*REQUIRED WORK:*
Copy each line of the records below, from the first through the one that contains "d’Aix-Marseille Prof. Josiane", exactly as written.

*Stored items from a collection:*

▶

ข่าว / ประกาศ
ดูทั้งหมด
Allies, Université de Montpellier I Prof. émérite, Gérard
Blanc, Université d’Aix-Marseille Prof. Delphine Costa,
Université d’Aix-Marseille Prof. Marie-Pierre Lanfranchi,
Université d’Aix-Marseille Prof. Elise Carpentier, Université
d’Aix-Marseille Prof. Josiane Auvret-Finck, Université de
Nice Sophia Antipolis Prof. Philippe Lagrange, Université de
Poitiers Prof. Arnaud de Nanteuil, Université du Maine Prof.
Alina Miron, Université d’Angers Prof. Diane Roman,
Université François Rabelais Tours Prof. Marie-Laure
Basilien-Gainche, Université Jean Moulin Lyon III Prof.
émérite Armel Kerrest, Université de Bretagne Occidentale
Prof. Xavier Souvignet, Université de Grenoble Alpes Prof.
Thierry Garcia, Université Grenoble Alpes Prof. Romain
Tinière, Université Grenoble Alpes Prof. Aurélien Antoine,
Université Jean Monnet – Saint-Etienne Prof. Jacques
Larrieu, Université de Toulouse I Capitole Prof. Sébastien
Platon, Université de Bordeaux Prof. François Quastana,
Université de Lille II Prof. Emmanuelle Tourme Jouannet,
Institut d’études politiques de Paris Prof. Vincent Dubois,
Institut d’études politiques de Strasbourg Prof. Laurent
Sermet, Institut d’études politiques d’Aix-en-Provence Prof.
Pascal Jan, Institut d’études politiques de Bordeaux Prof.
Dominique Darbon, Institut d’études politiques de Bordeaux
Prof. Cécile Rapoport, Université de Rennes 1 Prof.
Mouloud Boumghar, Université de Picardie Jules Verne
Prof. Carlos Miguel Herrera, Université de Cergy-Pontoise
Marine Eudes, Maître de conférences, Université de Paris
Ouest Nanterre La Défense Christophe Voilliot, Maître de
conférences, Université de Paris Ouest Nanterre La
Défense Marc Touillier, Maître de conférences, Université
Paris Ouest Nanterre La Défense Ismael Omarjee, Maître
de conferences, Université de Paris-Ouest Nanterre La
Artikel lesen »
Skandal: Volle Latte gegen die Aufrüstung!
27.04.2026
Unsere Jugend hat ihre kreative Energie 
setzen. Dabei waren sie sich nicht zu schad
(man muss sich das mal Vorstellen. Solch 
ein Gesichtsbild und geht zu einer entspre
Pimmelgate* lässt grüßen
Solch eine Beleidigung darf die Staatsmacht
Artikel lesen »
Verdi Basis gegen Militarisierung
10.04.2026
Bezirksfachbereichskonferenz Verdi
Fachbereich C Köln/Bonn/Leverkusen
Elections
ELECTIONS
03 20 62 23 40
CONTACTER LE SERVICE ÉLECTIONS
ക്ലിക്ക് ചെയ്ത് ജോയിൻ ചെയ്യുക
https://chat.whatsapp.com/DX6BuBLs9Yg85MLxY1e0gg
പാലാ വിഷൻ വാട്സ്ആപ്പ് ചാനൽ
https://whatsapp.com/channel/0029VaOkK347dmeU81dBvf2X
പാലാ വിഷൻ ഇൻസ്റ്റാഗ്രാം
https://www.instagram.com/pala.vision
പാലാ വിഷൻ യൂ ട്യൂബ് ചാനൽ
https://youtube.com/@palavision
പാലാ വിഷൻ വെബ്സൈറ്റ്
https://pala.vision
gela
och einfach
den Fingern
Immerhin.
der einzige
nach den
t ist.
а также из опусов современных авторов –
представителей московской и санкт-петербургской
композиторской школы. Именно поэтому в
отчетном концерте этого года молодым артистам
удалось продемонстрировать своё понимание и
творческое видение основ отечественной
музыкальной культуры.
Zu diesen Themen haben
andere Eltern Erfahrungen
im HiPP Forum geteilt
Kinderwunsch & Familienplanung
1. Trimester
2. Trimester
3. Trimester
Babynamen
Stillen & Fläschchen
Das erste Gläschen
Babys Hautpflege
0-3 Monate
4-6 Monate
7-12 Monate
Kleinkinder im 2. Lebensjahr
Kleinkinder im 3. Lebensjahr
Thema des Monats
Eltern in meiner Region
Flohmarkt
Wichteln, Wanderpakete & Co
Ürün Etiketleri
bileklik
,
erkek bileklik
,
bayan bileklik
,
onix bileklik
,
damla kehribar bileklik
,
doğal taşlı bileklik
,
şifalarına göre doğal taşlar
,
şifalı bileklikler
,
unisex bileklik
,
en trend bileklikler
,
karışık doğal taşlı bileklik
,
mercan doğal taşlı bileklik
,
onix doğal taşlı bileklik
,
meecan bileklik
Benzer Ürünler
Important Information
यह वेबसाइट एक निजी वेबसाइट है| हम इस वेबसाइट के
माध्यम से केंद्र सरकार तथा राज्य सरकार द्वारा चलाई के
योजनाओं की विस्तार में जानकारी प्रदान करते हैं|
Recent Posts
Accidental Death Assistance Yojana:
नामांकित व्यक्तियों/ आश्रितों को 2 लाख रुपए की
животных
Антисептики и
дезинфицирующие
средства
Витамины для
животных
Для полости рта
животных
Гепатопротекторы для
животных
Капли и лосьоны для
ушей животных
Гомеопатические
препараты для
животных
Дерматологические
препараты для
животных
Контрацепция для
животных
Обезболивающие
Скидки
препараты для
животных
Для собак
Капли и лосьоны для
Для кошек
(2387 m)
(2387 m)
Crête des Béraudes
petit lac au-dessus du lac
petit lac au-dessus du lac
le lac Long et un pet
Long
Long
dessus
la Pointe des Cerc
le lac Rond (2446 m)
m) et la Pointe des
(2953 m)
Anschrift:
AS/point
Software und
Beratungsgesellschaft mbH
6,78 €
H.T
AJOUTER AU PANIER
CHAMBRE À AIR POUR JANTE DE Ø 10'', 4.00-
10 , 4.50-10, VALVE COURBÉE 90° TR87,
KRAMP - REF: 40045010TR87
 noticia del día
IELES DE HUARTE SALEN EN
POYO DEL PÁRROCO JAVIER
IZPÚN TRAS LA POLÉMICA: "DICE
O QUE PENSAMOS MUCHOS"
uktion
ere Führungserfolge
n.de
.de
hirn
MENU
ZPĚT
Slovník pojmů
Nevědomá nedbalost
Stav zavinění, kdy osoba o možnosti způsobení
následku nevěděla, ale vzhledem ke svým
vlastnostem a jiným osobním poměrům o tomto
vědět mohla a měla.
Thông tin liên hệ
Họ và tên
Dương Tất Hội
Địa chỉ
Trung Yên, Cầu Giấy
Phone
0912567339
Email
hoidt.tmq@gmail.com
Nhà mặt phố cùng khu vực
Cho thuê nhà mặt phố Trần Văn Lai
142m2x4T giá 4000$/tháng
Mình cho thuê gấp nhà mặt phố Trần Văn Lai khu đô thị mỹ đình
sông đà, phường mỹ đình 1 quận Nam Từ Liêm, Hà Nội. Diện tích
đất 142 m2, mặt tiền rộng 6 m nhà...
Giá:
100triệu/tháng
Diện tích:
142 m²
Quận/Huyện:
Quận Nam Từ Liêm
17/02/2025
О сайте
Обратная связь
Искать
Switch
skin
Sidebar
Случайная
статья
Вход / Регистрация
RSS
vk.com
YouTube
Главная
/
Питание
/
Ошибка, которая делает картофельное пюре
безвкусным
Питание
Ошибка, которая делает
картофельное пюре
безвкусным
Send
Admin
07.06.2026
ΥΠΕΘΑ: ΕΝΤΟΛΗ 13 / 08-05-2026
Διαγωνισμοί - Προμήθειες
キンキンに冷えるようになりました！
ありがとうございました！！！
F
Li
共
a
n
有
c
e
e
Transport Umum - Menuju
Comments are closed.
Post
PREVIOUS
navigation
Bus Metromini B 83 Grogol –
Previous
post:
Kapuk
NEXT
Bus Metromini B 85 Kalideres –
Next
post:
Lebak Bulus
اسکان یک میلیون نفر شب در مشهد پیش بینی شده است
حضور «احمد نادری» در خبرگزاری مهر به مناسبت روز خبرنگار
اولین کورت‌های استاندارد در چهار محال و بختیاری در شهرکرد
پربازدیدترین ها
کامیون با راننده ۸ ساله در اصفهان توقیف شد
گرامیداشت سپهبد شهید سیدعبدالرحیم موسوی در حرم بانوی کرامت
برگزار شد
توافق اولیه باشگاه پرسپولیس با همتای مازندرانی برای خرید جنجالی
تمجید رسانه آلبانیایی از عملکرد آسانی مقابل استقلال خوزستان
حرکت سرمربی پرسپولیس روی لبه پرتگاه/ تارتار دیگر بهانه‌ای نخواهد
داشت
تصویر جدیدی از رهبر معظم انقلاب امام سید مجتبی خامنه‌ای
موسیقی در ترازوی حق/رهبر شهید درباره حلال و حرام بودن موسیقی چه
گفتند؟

◀

*RESULT FOR THIS TASK:*
ข่าว / ประกาศ
ดูทั้งหมด
Allies, Université de Montpellier I Prof. émérite, Gérard
Blanc, Université d’Aix-Marseille Prof. Delphine Costa,
Université d’Aix-Marseille Prof. Marie-Pierre Lanfranchi,
Université d’Aix-Marseille Prof. Elise Carpentier, Université
d’Aix-Marseille Prof. Josiane Auvret-Finck, Université de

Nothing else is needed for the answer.